Tell me, if you can, which of these categories covers your pedigree chart and accompanying sources?

Where does genealogical research begin to be original in the sense intended by the copyright law? Only if you begin writing your own stories and embellishments to the history of your ancestors. But as clearly, stated in Subsection (b) cited above, claims of ownership to genealogical discoveries are not covered. In any event, copyright has a term. All works created prior to 1923 in the United States with the exception of some unpublished works are now in the public domain and not subject to copyright claims. Why then would you gain ownership of sources long free from any claim of copyright?

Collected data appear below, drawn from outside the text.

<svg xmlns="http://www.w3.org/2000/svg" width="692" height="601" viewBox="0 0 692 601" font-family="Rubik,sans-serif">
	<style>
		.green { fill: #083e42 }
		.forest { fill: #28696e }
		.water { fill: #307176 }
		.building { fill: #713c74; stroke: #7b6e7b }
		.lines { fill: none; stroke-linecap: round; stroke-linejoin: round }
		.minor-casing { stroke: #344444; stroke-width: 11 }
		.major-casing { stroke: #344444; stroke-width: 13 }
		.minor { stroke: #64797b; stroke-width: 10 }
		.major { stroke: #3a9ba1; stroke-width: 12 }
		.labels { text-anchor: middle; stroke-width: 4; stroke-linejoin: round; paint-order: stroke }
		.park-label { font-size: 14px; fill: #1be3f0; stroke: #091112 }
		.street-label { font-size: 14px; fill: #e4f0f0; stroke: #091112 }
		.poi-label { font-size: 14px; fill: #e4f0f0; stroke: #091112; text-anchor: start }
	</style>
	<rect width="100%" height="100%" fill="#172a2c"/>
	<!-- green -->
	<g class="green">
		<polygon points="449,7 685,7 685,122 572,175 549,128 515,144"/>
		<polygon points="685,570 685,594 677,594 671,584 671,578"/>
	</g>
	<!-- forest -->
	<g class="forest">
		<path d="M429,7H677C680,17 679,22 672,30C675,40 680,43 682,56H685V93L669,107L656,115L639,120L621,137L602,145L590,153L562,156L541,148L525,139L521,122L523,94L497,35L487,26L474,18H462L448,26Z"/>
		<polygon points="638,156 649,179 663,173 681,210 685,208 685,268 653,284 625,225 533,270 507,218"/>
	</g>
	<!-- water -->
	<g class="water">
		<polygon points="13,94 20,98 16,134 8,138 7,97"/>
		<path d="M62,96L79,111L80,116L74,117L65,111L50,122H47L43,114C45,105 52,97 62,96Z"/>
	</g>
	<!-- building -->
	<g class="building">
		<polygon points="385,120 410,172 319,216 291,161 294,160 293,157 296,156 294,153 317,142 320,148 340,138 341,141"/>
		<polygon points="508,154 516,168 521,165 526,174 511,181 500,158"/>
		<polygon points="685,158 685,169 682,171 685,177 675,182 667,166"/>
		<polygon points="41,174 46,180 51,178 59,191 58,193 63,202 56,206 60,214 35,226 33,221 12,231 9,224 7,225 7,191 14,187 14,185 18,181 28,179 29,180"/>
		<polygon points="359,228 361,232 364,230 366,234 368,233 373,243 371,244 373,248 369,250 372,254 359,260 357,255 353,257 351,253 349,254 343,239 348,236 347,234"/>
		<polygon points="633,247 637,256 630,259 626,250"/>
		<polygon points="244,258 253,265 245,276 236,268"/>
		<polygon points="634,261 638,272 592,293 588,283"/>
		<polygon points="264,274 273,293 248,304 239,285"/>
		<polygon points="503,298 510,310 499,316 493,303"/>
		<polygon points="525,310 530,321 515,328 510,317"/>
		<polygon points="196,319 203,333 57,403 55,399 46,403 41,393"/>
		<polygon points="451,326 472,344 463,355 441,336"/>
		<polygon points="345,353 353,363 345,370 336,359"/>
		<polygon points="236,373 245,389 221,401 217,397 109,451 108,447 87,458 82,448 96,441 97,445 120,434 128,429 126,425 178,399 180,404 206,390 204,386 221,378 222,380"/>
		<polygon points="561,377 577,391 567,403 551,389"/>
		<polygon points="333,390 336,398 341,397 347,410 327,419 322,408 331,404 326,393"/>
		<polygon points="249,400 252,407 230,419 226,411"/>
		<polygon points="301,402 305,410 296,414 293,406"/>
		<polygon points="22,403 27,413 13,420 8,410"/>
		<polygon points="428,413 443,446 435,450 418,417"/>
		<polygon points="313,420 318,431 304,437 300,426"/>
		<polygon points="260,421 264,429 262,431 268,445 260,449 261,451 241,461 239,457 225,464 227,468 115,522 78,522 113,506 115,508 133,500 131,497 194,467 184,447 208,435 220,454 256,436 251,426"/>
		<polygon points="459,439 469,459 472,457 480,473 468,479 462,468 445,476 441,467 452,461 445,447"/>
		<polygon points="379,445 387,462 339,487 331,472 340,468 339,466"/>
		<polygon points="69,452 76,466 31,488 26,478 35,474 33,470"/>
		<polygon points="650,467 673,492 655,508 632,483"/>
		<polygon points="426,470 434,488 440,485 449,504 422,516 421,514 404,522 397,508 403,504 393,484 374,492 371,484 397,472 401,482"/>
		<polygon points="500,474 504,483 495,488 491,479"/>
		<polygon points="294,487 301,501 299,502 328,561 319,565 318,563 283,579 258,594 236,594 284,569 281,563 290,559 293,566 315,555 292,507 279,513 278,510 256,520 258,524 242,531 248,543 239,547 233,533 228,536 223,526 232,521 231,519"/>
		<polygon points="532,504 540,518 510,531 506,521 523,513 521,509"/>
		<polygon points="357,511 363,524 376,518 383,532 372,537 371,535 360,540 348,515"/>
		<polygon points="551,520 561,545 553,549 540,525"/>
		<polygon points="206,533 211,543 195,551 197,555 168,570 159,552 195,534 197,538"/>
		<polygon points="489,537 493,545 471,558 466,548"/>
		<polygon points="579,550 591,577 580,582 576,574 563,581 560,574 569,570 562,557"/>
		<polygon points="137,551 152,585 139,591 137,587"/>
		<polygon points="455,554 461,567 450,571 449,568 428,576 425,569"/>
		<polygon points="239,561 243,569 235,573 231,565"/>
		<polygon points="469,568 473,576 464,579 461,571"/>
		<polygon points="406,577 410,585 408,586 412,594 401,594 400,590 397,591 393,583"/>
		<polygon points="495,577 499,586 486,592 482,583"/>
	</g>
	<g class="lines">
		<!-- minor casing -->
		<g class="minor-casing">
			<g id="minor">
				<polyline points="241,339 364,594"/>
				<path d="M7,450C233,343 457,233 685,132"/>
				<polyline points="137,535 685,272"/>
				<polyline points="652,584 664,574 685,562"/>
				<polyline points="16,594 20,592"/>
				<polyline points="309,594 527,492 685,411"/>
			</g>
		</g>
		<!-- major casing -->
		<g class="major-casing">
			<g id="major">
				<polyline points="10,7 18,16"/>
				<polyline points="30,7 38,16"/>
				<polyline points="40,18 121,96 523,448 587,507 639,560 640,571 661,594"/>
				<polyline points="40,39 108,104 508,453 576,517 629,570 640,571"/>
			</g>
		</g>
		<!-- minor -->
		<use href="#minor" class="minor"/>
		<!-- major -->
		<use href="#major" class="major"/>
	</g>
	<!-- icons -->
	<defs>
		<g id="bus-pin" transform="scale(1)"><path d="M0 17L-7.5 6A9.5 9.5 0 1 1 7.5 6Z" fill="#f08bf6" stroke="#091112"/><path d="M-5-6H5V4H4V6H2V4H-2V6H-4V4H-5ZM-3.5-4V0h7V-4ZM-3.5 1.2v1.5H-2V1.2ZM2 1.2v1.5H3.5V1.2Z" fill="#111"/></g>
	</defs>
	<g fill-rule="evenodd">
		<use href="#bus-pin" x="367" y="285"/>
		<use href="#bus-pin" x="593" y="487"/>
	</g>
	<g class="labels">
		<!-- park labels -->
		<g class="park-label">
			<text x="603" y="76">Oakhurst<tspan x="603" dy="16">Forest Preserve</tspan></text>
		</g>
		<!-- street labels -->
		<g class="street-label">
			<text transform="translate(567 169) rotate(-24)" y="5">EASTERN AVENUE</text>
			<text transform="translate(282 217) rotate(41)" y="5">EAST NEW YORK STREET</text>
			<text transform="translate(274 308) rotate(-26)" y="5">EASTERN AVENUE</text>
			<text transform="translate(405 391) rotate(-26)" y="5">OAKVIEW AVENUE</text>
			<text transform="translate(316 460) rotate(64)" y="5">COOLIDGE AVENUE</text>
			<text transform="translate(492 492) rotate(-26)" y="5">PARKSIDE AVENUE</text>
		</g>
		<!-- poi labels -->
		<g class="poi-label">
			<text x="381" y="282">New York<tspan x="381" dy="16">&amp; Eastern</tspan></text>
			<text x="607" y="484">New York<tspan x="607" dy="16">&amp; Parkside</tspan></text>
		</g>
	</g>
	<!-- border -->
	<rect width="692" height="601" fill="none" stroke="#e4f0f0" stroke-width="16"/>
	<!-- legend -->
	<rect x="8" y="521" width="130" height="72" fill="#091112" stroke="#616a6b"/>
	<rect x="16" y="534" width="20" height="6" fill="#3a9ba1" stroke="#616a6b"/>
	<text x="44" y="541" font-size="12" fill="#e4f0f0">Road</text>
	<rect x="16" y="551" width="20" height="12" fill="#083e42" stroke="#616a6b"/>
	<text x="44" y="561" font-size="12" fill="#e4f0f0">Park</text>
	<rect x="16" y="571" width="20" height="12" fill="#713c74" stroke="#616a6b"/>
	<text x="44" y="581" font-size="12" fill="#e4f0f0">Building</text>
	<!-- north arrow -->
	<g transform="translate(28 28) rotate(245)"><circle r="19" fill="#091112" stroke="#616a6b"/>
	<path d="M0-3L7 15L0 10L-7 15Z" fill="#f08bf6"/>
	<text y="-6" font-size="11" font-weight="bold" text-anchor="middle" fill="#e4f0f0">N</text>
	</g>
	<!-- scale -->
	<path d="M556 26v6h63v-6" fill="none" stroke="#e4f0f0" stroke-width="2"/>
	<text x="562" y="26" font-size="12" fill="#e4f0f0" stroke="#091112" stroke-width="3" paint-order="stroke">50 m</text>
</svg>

Neither plagiarism nor claims of work product imbue the claimant with any kind of ownership. Both of these types of claims have narrow, limited application to genealogical research. Out of courtesy, if we rely on the work of others, we owe them a moral duty to acknowledge their work, but this duty does not confer ownership on the originator. This is especially true for work published in an online family tree where there are perhaps others working and contributing on the same family lines.

The person claiming ownership faces a serious dilemma. Either they maintain their claim of ownership and never publish their research, in which case, the work is likely lost upon their death or they freely share their work with family members and give up their unfounded claims to ownership.

There is no other way to claim ownership of your genealogical research.